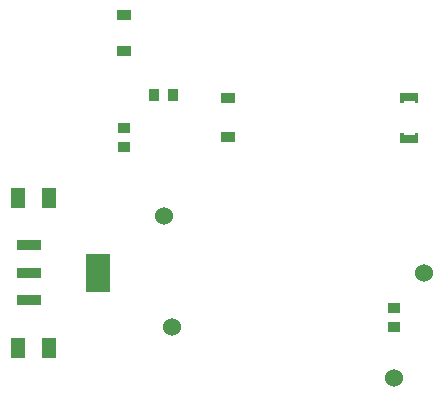
<source format=gbr>
%TF.GenerationSoftware,KiCad,Pcbnew,5.1.10*%
%TF.CreationDate,2021-12-13T06:59:12-07:00*%
%TF.ProjectId,L0004-Photogate,4c303030-342d-4506-986f-746f67617465,rev?*%
%TF.SameCoordinates,Original*%
%TF.FileFunction,Paste,Top*%
%TF.FilePolarity,Positive*%
%FSLAX46Y46*%
G04 Gerber Fmt 4.6, Leading zero omitted, Abs format (unit mm)*
G04 Created by KiCad (PCBNEW 5.1.10) date 2021-12-13 06:59:12*
%MOMM*%
%LPD*%
G01*
G04 APERTURE LIST*
%ADD10C,0.010000*%
%ADD11R,1.295400X0.965200*%
%ADD12R,1.020000X0.940000*%
%ADD13R,0.940000X1.020000*%
%ADD14R,2.150000X0.950000*%
%ADD15R,2.150000X3.250000*%
%ADD16R,1.200000X0.900000*%
%ADD17R,1.270000X1.778000*%
%ADD18C,1.524000*%
G04 APERTURE END LIST*
D10*
%TO.C,Q1*%
G36*
X134050000Y-77540000D02*
G01*
X134050000Y-78290000D01*
X133850000Y-78290000D01*
X133850000Y-78090000D01*
X132850000Y-78090000D01*
X132850000Y-78290000D01*
X132650000Y-78290000D01*
X132650000Y-77540000D01*
X134050000Y-77540000D01*
G37*
X134050000Y-77540000D02*
X134050000Y-78290000D01*
X133850000Y-78290000D01*
X133850000Y-78090000D01*
X132850000Y-78090000D01*
X132850000Y-78290000D01*
X132650000Y-78290000D01*
X132650000Y-77540000D01*
X134050000Y-77540000D01*
G36*
X132650000Y-81640000D02*
G01*
X132650000Y-80890000D01*
X132850000Y-80890000D01*
X132850000Y-81090000D01*
X133850000Y-81090000D01*
X133850000Y-80890000D01*
X134050000Y-80890000D01*
X134050000Y-81640000D01*
X132650000Y-81640000D01*
G37*
X132650000Y-81640000D02*
X132650000Y-80890000D01*
X132850000Y-80890000D01*
X132850000Y-81090000D01*
X133850000Y-81090000D01*
X133850000Y-80890000D01*
X134050000Y-80890000D01*
X134050000Y-81640000D01*
X132650000Y-81640000D01*
%TD*%
D11*
%TO.C,D1*%
X109220000Y-70866000D03*
X109220000Y-73914000D03*
%TD*%
D12*
%TO.C,R3*%
X132080000Y-95730000D03*
X132080000Y-97310000D03*
%TD*%
D13*
%TO.C,R2*%
X113408520Y-77683360D03*
X111828520Y-77683360D03*
%TD*%
D12*
%TO.C,R1*%
X109220000Y-80490000D03*
X109220000Y-82070000D03*
%TD*%
D14*
%TO.C,U1*%
X101240000Y-90410000D03*
X101240000Y-92710000D03*
X101240000Y-95010000D03*
D15*
X107040000Y-92710000D03*
%TD*%
D16*
%TO.C,D2*%
X118018560Y-77940000D03*
X118018560Y-81240000D03*
%TD*%
D17*
%TO.C,C1*%
X100279200Y-99060000D03*
X102920800Y-99060000D03*
%TD*%
%TO.C,C2*%
X100279200Y-86360000D03*
X102920800Y-86360000D03*
%TD*%
D18*
%TO.C,TP1*%
X132080000Y-101600000D03*
%TD*%
%TO.C,TP2*%
X112649000Y-87884000D03*
%TD*%
%TO.C,TP3*%
X113284000Y-97282000D03*
%TD*%
%TO.C,TP4*%
X134620000Y-92710000D03*
%TD*%
M02*

</source>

* * * * * * *

Write only the number of lines in the data above that include "format".

2